[Opening Source data section]
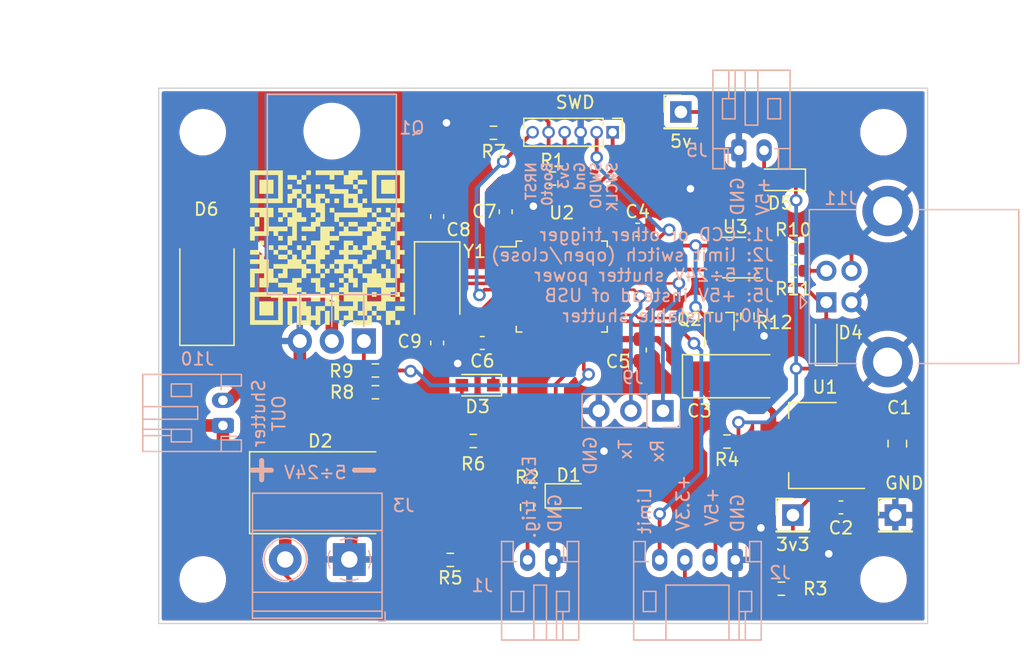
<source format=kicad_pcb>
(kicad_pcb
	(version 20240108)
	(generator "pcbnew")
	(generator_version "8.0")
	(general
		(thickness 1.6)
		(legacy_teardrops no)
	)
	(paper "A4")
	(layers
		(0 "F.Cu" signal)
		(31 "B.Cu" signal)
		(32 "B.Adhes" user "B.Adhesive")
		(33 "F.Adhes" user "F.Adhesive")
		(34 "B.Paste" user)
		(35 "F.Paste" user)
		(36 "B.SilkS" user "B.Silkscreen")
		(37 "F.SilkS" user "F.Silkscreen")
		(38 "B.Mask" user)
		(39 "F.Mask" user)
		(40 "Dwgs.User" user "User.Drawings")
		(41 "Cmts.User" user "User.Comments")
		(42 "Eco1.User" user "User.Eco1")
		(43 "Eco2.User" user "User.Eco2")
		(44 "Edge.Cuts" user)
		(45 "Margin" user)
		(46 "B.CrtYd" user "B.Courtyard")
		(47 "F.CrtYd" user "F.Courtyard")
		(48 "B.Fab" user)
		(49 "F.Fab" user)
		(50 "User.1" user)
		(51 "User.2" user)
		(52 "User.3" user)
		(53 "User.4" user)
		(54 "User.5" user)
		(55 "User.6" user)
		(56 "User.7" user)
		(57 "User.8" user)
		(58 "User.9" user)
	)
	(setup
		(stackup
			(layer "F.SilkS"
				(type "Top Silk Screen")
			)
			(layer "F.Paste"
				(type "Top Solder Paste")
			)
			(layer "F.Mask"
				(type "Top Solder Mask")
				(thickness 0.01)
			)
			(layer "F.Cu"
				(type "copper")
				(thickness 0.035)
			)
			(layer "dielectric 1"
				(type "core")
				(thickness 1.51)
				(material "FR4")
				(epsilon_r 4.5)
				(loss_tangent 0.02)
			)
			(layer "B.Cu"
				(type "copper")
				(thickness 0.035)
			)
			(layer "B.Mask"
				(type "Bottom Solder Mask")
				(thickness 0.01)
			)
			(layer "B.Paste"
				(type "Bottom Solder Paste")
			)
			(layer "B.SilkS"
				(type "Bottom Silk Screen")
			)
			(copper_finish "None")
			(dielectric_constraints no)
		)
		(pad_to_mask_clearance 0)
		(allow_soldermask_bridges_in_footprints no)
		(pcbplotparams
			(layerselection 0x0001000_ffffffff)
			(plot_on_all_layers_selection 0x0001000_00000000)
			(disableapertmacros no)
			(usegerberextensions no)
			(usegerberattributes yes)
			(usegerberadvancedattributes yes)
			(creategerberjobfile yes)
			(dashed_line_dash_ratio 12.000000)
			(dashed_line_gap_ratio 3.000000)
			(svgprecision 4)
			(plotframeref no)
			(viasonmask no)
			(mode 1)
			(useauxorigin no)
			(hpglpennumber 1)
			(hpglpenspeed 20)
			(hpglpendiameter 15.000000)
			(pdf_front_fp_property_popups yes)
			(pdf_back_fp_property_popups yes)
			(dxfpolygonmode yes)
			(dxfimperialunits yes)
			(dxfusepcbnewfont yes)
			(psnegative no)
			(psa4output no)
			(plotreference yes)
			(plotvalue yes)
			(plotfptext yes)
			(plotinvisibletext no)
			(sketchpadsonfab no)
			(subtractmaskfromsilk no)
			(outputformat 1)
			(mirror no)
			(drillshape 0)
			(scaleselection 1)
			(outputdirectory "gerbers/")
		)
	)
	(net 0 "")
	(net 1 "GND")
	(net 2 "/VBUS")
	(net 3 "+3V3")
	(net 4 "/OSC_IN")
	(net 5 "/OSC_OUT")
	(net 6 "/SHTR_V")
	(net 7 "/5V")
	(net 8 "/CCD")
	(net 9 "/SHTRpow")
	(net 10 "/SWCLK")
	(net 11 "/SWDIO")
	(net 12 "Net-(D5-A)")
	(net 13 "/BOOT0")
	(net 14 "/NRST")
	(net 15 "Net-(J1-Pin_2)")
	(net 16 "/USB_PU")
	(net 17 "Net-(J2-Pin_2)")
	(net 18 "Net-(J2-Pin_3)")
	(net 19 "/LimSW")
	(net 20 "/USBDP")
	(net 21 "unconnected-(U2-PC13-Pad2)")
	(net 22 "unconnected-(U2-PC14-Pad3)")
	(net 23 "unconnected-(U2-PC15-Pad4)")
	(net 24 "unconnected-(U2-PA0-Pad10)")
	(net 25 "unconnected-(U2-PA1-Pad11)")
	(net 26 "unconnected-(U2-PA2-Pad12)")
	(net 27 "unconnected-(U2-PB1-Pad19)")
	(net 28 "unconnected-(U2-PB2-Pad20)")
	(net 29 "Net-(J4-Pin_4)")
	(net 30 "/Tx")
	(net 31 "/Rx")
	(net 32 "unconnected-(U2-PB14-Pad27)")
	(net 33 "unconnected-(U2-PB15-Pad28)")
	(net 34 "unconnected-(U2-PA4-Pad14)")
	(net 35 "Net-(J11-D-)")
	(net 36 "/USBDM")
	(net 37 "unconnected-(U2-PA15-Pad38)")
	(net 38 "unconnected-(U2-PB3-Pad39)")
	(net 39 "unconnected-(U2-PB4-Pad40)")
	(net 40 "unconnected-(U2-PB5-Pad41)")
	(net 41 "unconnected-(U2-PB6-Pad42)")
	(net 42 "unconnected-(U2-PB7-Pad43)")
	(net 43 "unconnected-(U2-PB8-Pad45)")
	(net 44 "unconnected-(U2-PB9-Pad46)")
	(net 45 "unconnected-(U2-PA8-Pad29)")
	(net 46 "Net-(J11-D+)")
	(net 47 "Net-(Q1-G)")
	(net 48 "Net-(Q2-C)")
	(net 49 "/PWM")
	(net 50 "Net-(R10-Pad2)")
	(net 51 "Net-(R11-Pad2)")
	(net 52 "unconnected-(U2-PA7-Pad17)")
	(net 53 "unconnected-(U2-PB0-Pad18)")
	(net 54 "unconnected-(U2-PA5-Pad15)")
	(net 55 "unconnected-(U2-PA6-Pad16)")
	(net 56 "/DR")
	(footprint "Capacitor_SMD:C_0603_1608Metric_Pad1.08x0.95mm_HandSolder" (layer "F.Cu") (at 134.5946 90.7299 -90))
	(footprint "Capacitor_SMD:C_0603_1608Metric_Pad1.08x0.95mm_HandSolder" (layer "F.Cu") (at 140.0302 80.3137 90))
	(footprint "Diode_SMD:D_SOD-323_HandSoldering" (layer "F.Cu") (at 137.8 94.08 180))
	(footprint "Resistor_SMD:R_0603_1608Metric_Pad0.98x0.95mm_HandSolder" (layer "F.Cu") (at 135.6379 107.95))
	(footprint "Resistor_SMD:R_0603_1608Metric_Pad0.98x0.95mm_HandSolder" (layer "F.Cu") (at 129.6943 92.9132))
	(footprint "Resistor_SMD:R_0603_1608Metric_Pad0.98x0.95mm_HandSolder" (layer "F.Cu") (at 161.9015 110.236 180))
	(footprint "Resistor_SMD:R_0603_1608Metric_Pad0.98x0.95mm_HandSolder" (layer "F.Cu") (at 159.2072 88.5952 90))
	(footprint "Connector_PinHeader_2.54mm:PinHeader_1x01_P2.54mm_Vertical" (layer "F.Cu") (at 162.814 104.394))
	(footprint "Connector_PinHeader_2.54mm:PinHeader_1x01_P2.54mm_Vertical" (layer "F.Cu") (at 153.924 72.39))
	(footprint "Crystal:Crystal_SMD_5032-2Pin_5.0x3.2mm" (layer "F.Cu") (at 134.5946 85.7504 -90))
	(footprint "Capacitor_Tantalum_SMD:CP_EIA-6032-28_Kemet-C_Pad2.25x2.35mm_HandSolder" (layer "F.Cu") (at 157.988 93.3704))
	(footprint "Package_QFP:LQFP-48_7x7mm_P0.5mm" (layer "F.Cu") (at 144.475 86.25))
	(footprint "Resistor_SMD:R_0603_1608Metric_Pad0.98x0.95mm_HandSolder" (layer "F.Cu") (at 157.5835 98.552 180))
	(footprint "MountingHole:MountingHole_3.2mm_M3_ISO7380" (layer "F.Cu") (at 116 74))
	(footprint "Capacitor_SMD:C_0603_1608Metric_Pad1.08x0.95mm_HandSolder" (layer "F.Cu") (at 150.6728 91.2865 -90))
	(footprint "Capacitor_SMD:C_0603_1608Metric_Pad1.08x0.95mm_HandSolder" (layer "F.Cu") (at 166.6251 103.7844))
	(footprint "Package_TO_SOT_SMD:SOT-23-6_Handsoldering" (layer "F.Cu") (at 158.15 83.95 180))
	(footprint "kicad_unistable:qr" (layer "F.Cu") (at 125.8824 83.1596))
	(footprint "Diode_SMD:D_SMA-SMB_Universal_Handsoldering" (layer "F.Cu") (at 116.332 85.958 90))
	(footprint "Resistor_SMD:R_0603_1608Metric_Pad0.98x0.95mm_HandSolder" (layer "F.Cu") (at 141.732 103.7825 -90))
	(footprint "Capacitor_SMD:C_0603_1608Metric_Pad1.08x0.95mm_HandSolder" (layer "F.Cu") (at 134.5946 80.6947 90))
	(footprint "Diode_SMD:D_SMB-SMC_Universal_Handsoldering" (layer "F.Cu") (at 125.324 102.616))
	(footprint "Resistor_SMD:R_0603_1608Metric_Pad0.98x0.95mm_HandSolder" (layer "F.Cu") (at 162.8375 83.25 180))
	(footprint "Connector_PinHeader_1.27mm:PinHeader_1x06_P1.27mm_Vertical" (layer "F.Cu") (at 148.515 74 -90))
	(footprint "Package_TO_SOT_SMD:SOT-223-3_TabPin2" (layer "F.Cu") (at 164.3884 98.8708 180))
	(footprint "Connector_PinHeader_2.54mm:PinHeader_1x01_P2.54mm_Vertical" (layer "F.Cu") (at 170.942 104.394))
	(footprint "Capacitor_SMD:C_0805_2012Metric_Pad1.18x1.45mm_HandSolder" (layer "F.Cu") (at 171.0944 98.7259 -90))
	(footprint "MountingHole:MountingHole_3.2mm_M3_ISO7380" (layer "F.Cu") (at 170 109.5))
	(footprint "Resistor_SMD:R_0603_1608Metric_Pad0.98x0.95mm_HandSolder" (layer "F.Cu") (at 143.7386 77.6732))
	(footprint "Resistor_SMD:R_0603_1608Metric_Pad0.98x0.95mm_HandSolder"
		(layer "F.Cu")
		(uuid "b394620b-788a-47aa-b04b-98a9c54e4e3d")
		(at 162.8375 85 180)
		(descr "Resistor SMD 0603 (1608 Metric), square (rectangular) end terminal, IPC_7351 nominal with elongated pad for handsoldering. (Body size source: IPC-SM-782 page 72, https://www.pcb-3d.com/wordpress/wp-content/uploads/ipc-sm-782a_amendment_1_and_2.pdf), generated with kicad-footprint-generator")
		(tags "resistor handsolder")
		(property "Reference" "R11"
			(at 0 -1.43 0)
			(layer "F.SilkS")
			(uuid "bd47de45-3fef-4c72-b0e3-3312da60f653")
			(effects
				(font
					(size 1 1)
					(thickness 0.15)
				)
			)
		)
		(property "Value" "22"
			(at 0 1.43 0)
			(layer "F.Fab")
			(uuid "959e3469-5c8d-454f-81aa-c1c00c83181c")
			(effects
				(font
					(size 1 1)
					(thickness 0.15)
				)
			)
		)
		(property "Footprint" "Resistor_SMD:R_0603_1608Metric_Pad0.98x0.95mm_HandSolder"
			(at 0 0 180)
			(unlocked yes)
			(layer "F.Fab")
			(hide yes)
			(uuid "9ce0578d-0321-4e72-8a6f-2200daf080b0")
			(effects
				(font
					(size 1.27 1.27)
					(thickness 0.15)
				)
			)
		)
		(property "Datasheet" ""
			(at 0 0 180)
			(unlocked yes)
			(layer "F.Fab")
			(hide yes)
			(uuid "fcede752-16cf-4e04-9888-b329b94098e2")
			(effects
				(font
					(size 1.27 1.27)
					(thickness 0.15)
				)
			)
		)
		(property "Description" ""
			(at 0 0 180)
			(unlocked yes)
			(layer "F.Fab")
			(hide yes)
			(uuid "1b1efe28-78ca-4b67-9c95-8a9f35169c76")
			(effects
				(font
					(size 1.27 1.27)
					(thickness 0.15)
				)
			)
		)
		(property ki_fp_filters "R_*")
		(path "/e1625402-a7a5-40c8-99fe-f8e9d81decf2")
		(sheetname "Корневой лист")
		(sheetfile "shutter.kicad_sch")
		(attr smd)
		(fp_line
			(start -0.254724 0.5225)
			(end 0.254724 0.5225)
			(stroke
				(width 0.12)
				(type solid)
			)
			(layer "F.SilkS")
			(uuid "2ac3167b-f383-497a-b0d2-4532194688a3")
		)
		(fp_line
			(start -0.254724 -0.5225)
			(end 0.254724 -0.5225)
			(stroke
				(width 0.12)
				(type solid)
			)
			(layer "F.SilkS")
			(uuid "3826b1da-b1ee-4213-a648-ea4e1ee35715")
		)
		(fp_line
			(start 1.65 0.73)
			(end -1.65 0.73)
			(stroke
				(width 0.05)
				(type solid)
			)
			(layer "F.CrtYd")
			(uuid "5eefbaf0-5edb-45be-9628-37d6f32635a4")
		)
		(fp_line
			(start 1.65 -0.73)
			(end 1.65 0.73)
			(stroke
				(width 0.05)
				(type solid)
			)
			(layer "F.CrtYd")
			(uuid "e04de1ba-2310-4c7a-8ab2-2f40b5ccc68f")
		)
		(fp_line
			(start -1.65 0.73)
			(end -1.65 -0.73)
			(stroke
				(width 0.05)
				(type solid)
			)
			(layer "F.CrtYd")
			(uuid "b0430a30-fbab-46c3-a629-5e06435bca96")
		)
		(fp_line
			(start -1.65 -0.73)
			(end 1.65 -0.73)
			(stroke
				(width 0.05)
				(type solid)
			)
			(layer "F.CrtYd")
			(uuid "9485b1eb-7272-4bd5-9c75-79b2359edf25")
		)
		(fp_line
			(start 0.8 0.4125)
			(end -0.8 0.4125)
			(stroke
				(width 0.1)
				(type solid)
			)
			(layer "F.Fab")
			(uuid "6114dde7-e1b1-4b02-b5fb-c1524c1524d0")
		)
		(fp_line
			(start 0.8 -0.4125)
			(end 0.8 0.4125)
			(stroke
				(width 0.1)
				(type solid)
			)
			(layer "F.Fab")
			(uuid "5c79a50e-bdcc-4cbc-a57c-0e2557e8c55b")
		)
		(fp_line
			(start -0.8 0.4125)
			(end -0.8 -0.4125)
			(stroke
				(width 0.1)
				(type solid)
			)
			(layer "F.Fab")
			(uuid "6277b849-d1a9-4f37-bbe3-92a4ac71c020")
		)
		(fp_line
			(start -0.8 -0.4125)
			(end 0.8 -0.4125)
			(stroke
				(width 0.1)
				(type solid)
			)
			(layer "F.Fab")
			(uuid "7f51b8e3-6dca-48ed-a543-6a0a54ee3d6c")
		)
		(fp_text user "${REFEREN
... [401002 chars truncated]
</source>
[Closing Source data section]
[Opening Source data section]
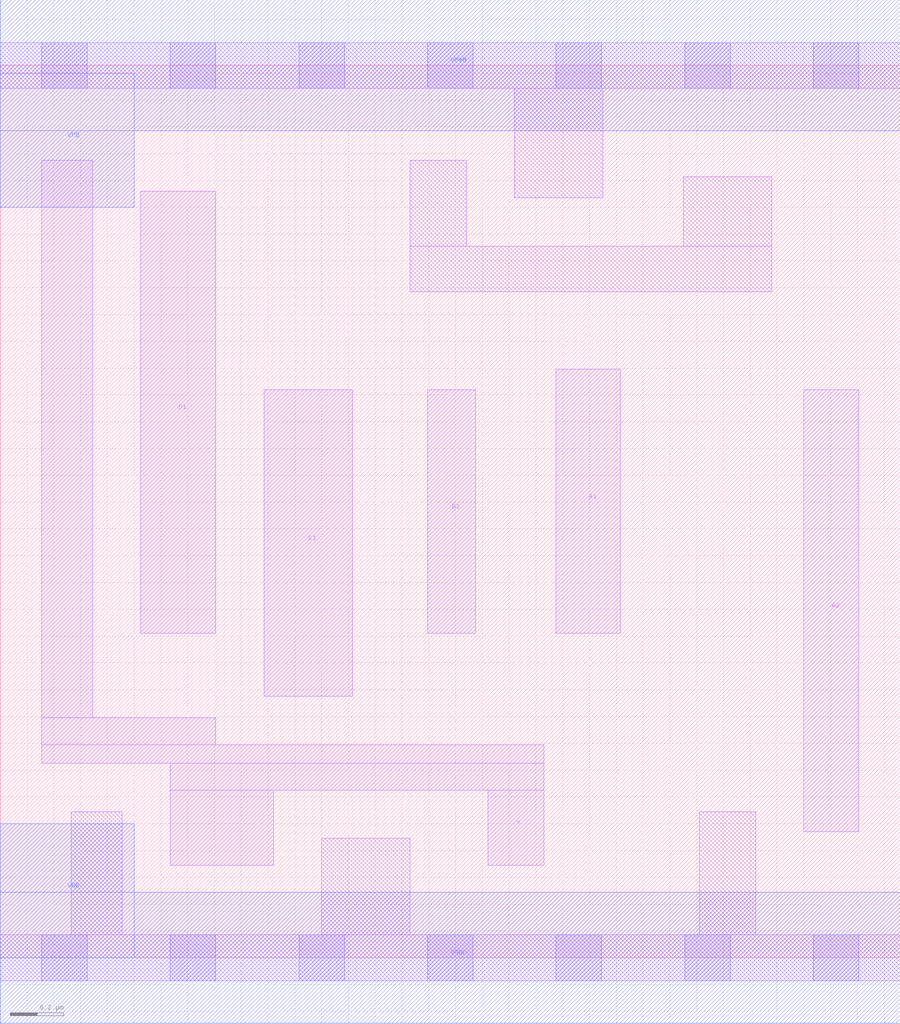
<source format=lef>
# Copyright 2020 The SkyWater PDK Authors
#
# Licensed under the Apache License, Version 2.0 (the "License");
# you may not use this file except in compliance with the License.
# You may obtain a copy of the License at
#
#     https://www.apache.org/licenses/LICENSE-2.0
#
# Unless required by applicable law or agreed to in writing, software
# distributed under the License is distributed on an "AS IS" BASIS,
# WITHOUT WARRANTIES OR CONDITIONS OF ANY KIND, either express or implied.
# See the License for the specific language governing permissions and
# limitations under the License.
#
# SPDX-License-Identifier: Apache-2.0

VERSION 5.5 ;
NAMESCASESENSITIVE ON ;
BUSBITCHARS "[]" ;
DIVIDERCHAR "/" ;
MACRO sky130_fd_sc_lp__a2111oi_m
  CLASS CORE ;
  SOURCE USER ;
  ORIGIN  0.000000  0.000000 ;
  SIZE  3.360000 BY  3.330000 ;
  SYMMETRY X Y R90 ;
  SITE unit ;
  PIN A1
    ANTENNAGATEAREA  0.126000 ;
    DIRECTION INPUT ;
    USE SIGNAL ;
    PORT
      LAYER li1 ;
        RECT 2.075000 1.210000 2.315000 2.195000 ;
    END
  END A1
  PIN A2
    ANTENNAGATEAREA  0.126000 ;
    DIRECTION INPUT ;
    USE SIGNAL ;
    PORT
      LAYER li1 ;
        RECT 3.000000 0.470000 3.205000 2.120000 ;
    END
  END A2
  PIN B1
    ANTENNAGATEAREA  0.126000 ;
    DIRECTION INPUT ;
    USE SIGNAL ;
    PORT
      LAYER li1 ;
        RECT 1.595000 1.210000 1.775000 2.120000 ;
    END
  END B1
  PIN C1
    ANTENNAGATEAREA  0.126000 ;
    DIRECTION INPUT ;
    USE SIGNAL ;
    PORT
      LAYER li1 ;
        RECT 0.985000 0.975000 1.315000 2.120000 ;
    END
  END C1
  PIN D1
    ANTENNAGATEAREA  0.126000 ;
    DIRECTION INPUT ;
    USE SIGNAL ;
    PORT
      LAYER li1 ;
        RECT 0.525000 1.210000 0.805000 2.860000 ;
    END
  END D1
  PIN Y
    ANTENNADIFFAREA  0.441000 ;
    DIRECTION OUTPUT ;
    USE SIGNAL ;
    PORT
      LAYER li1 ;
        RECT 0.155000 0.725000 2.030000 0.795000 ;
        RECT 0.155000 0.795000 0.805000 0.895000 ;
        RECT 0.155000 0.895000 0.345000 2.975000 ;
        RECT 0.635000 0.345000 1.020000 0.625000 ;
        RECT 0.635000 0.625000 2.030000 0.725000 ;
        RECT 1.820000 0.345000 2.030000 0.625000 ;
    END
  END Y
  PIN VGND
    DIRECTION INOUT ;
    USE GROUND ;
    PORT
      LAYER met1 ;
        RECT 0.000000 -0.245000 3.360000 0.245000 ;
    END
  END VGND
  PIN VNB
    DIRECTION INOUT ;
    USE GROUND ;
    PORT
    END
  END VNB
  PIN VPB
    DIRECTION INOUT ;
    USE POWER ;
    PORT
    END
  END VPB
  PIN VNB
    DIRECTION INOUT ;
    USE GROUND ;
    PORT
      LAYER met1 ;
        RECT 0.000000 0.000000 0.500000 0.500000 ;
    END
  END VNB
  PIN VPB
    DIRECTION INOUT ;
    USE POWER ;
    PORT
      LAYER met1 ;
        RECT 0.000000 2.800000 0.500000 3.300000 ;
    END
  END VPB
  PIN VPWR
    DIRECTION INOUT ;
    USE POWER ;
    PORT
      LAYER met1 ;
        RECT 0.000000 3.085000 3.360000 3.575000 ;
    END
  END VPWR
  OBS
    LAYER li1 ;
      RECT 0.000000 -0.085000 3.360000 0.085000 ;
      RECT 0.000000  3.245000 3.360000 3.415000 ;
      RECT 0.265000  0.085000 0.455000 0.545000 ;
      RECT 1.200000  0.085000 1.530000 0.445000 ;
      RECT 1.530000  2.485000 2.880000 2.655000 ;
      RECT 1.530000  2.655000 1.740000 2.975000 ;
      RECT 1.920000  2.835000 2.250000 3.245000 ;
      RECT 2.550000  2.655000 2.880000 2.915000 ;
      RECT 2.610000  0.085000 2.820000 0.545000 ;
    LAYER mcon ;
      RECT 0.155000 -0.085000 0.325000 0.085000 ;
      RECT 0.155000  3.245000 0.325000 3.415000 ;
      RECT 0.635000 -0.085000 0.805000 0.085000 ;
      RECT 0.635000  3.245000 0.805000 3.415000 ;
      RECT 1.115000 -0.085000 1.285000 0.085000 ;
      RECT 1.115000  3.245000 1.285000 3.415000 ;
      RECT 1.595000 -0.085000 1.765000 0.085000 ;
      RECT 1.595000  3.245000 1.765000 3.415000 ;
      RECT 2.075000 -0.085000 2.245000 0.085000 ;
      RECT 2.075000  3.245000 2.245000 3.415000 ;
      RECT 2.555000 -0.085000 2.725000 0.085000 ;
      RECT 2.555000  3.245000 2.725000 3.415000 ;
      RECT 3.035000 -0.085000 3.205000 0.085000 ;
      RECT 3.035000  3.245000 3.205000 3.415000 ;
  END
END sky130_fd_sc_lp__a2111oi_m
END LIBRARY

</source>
[Closing Source data section]
Task description = From the records above, quote only the lines running from the line with "<source format=kicad_pcb>" to the line with "(hpglpenspeed 20)", both lines included.

Result =
<source format=kicad_pcb>
(kicad_pcb
	(version 20240108)
	(generator "pcbnew")
	(generator_version "8.0")
	(general
		(thickness 1.6)
		(legacy_teardrops no)
	)
	(paper "A4")
	(layers
		(0 "F.Cu" signal)
		(31 "B.Cu" signal)
		(32 "B.Adhes" user "B.Adhesive")
		(33 "F.Adhes" user "F.Adhesive")
		(34 "B.Paste" user)
		(35 "F.Paste" user)
		(36 "B.SilkS" user "B.Silkscreen")
		(37 "F.SilkS" user "F.Silkscreen")
		(38 "B.Mask" user)
		(39 "F.Mask" user)
		(40 "Dwgs.User" user "User.Drawings")
		(41 "Cmts.User" user "User.Comments")
		(42 "Eco1.User" user "User.Eco1")
		(43 "Eco2.User" user "User.Eco2")
		(44 "Edge.Cuts" user)
		(45 "Margin" user)
		(46 "B.CrtYd" user "B.Courtyard")
		(47 "F.CrtYd" user "F.Courtyard")
		(48 "B.Fab" user)
		(49 "F.Fab" user)
		(50 "User.1" user)
		(51 "User.2" user)
		(52 "User.3" user)
		(53 "User.4" user)
		(54 "User.5" user)
		(55 "User.6" user)
		(56 "User.7" user)
		(57 "User.8" user)
		(58 "User.9" user)
	)
	(setup
		(stackup
			(layer "F.SilkS"
				(type "Top Silk Screen")
			)
			(layer "F.Paste"
				(type "Top Solder Paste")
			)
			(layer "F.Mask"
				(type "Top Solder Mask")
				(thickness 0.01)
			)
			(layer "F.Cu"
				(type "copper")
				(thickness 0.035)
			)
			(layer "dielectric 1"
				(type "core")
				(thickness 1.51)
				(material "FR4")
				(epsilon_r 4.5)
				(loss_tangent 0.02)
			)
			(layer "B.Cu"
				(type "copper")
				(thickness 0.035)
			)
			(layer "B.Mask"
				(type "Bottom Solder Mask")
				(thickness 0.01)
			)
			(layer "B.Paste"
				(type "Bottom Solder Paste")
			)
			(layer "B.SilkS"
				(type "Bottom Silk Screen")
			)
			(copper_finish "None")
			(dielectric_constraints no)
		)
		(pad_to_mask_clearance 0)
		(allow_soldermask_bridges_in_footprints no)
		(pcbplotparams
			(layerselection 0x0001000_ffffffff)
			(plot_on_all_layers_selection 0x0001000_00000000)
			(disableapertmacros no)
			(usegerberextensions no)
			(usegerberattributes yes)
			(usegerberadvancedattributes yes)
			(creategerberjobfile yes)
			(dashed_line_dash_ratio 12.000000)
			(dashed_line_gap_ratio 3.000000)
			(svgprecision 4)
			(plotframeref no)
			(viasonmask no)
			(mode 1)
			(useauxorigin no)
			(hpglpennumber 1)
			(hpglpenspeed 20)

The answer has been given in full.